Gary Simmons. Crazy Conductor. 1993

(American, born 1964) Chalk and fixative on slate-painted fiberboard with oak frame, 48 x 60" (122 x 152.4 cm). Collection of John Goodwin and Michael-Jay Robinson
© 2007 Gary Simmons Audio courtesy of Acoustiguide

Curator, Roxana Marcoci: Gary Simmons sees his chalkboards, he says, as “a surface for learning and unlearning, teaching and unteaching.” As part of our educational environment, he feels that they play a powerful role in the way our memories are constructed. The work on this wall is from his Erasure series, partly inspired by one of his early studios that had previously been a classroom in a Manhattan school building. The studio still had chalkboards in it.
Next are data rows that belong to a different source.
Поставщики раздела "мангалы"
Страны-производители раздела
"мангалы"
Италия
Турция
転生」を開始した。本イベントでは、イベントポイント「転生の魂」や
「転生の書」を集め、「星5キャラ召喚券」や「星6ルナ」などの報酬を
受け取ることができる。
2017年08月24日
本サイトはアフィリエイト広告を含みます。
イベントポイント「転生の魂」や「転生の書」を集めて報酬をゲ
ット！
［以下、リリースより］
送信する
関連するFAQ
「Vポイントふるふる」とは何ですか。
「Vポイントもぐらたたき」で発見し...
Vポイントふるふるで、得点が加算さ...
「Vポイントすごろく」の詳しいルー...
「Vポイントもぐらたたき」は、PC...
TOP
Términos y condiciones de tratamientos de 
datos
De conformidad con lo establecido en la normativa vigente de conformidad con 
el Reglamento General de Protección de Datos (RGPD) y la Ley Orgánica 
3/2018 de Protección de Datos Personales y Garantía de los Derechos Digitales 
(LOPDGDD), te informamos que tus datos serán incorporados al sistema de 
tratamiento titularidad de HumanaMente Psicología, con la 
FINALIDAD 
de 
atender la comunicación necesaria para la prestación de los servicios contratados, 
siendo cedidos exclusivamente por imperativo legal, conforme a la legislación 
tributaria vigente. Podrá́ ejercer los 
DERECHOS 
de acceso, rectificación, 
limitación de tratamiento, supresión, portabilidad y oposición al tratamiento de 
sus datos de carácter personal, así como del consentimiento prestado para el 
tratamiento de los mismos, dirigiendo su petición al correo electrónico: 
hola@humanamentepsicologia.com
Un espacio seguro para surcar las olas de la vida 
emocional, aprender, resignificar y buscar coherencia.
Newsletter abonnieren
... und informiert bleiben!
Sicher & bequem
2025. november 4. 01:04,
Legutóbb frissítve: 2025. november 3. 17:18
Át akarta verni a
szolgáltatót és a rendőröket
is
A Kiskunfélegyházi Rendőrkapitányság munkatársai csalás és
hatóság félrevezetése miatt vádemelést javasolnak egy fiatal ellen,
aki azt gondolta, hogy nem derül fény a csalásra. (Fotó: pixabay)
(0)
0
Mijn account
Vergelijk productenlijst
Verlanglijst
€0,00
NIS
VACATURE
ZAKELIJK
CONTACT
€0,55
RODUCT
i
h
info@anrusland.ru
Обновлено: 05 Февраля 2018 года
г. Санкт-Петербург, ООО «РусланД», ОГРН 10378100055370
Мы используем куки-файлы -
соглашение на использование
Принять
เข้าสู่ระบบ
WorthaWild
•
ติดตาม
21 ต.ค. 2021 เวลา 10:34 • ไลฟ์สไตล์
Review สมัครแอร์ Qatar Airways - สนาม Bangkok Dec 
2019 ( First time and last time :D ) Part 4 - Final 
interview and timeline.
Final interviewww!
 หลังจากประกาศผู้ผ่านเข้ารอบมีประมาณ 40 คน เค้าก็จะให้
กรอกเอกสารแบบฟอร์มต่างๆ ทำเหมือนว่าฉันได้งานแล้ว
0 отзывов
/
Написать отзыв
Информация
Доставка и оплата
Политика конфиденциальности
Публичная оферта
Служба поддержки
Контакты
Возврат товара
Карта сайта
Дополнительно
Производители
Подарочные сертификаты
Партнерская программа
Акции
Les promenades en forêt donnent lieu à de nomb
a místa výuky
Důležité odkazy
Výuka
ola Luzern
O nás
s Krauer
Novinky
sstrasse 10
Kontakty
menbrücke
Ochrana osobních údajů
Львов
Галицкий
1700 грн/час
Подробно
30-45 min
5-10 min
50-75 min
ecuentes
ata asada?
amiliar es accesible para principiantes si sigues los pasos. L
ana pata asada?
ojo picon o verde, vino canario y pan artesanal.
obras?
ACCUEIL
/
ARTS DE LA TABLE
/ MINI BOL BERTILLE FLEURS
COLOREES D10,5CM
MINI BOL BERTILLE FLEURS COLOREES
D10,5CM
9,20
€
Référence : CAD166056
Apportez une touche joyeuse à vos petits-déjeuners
Artist, Gary Simmons: I was looking for a kind of loaded object, and the chalkboard became the obvious object for me. And it sort of just hit me like a club on the head one day. And so, I started these chalkboard pieces.

Roxana Marcoci: Simmons had thought about making a film and started to watch movies considered appropriate for children, such as Dumbo and Snow White and the Seven Dwarfs.

Gary Simmons: And I thought the most interesting thing to attack would be cartoons. Because cartoons were the first kind of images where stereotypes were kind of implanted. Where a crow or a frog or something would stand in place of a black figure. And this was a form of humor for a child.

So, I started doing these drawings on the chalkboard surface itself. And then started trying to smudge or erase the kind of stereotype that was being presented there.

Roxana Marcoci: This work is from a 1993 series using cartoon characters from the 1930s and 40s. They have traits that embody racial stereotypes, such as wide-open eyes, thick lips and prominent teeth.

Simmons feels that erasing violent or offensive images is in itself an act of empowerment. Yet the images never fully disappear. We, the viewers, fill in what is unclear or missing for ourselves. The power of Simmons’s erasures comes from what we choose to remember.